As much of Germany lifts - or prepares to lift - the last remaining Covid-19 measures, intensive care units say Covid-19 admissions are no longer straining the system.

Is the pandemic over in Germany?

Despite a difficult winter of respiratory illnesses, intensive care units in Germany say Covid-19 admissions have almost halved. The number of cases having to be treated in the ICU has gone down to 800 from 1,500 at the beginning of this month.

“Corona is no longer a problem in intensive care units,” Gernot Marx, Vice President of the German Interdisciplinary Association for Intensive Care and Emergency Medicine, told the German Editorial Network. “A the moment, we don’t have to think every day about how to still ensure the care of patients, but how to actually run a service that can help.”

Marx said the drop has allowed them to catch up on many postponed surgeries.

The number of sick employees in hospitals is also falling, helping to relieve the pressure on personnel.

The easing pressure on hospitals correlates with the assessment of prominent virologist and head of the Virology department at Berlin’s Charite – Christian Drosten – who said in December that the pandemic was close to ending, with the winter wave being an endemic one.

German federal and state governments are now in the midst of lifting the last of the country’s pandemic-related restrictions. Free Covid-19 antigen tests for most people, with exceptions for medical personnel, recently ended.

READ ALSO: Free Covid-19 tests end in Germany

Six federal states – Bavaria, Baden-Württemberg, Hessen, Thuringia, Lower Saxony, and Schleswig-Holstein – have ended mandatory isolation periods for people who test positive for Covid-19.

Bavaria, Saxony-Anhalt, and Schleswig-Holstein have ended the requirement to wear FFP2 masks on public transport, while Berlin, Brandenburg, Saxony, Thuringia, and Mecklenburg-West Pomerania will follow suit on February 2nd.

At that time, the federal government will also drop its requirement for masks to be worn on long-distance trains. Labour Minister Hubertus Heil says that’s when he also intends to exempt workplaces – apart from medical locations – from a mask requirement.

> _EXERCISE TASKS_
[1] Reproduce the section of the article on Covid-19 in Germany starting at "READ ALSO: Free" and ending at "on February 2nd.".
[2] Using the article on Covid-19 in Germany, explain in one to three sentences why intensive care units have been able to catch up on many postponed surgeries.
The items that follow are separate material from the article on Covid-19 in Germany.

> _THE DATA_

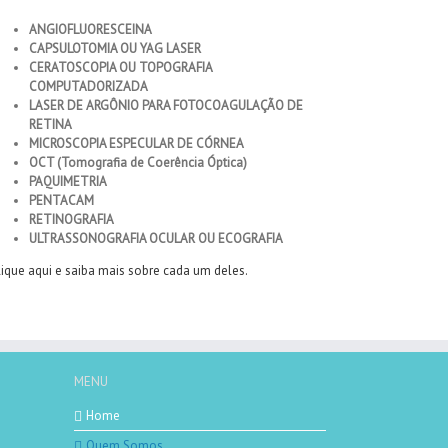
ANGIOFLUORESCEINA
CAPSULOTOMIA OU YAG LASER
CERATOSCOPIA OU TOPOGRAFIA
COMPUTADORIZADA
LASER DE ARGÔNIO PARA FOTOCOAGULAÇÃO DE
RETINA
MICROSCOPIA ESPECULAR DE CÓRNEA
OCT (Tomografia de Coerência Óptica)
PAQUIMETRIA
PENTACAM
RETINOGRAFIA
ULTRASSONOGRAFIA OCULAR OU ECOGRAFIA
lique aqui e saiba mais sobre cada um deles.
MENU
Home
Quem Somos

> _ANSWER SET_
[1]
READ ALSO: Free Covid-19 tests end in Germany

Six federal states – Bavaria, Baden-Württemberg, Hessen, Thuringia, Lower Saxony, and Schleswig-Holstein – have ended mandatory isolation periods for people who test positive for Covid-19.

Bavaria, Saxony-Anhalt, and Schleswig-Holstein have ended the requirement to wear FFP2 masks on public transport, while Berlin, Brandenburg, Saxony, Thuringia, and Mecklenburg-West Pomerania will follow suit on February 2nd.

[2] Covid-19 admissions to intensive care units have almost halved, falling from 1,500 at the beginning of the month to 800. Gernot Marx said this drop has allowed them to catch up on many postponed surgeries.